Some months ago, I logged in to my Facebook profile to throw a few targeted ads up. I’d done Facebook advertising before and found it to be moderately successful — enough that I aimed to do a campaign every couple of months.

Imagine my surprise when I logged in one morning to find this:

For some unknown and clearly arbitrary reason, the gods at Facebook banned my account for running “abusive” ads. The essence of the message above is: “You tried to post an abusive ad. We’ve banned you. There’s nothing you can do about it. Now go away.”

This is bizarre to me. The only campaigns I’ve run are simple and certainly not abusive. Naturally, the Advertising Guidelines they’ve posted don’t help an iota. Under Facebook’s rules, one can’t post an ad that contain “political agendas,” that “advocates against any organization,” or is “grammatically [in]correct and [doesn’t] contain proper sentence structure.”

Good thing the web as a whole doesn’t have that last condition.

The ad I ran that appeared to trigger this ban was this:


I’ve read Facebook’s guidelines several times. The only thing I can think of that bugged Facebook was the use of the CBC logo. However, considering CBC has officially endorsed my unofficial CBC fan page as its own, it’s rather a moot point. Or perhaps it’s because I didn’t put a period after “corp” — even though most Canadians know the CBC’s nickname: “The Mother Corp.” But I can’t believe this ad is “abusive,” as Facebook claims.

More Arbitrary Facebook Ad Guidelines

Among the offenses that will get you banned permanently from placing ads on Facebook are:

  • Using a ‘&’ instead of the word ‘and’
  • Ending a sentence with an ellipse (‘…’)
  • Running an ad promoting a political point of view

The Solution

Facebook should take a lesson from Google, which at least tells you why your ad wasn’t approved and gives you an opportunity to fix it. If Facebook were to just email and say “You should use a ‘.’ after ‘corp’,” I’d be happy to fix it. I get my ads run; Facebook gets money. Problem solved.

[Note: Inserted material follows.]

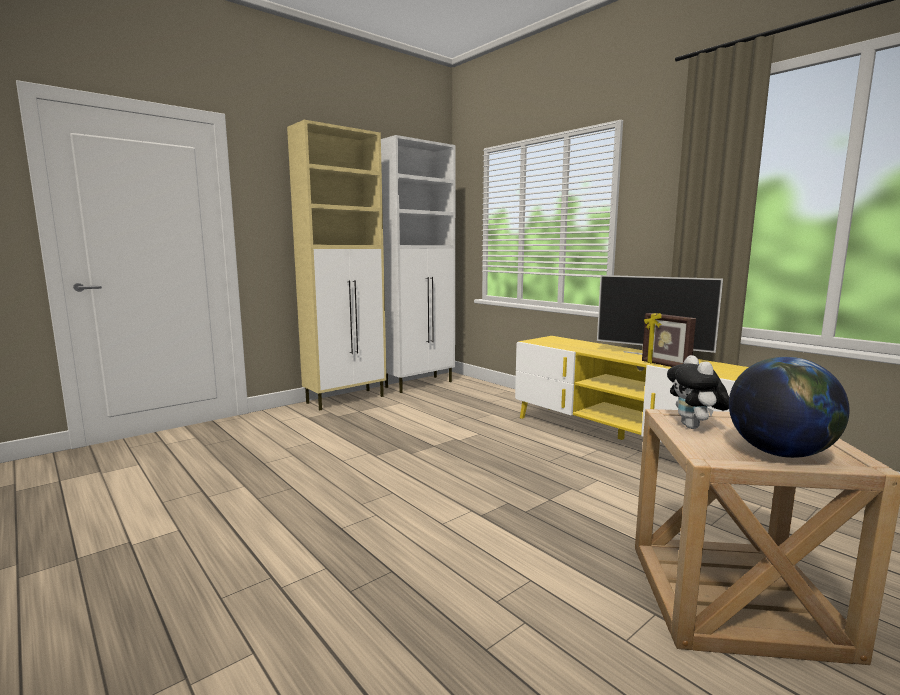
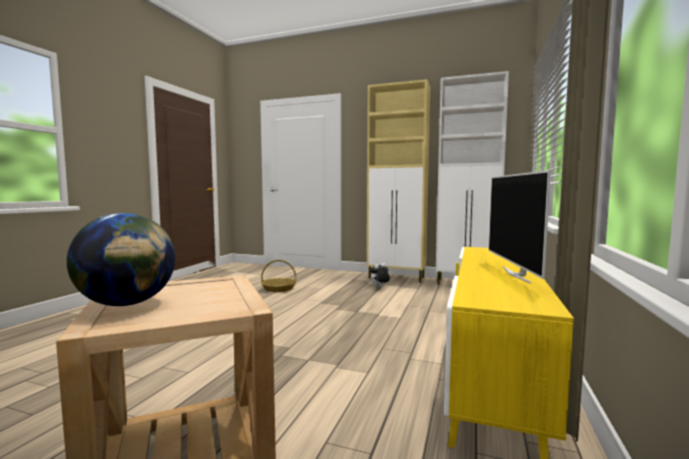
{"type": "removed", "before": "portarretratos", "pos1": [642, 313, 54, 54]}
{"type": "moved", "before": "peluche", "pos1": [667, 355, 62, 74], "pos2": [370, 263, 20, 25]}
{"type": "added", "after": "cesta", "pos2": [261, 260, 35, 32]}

Instead, people create a second profile with a fake name and run ads under that name instead, pointing to the same destination page as the original banned ad. In fact, considering these banning decisions are made by actual human beings, there’s a good chance that one could post the exact same ad under a different name and have it sail right through the approval process. One person’s “abusive” is another person’s “mild irritant.” We’ve already seen this in the approval process of Apple’s App Store.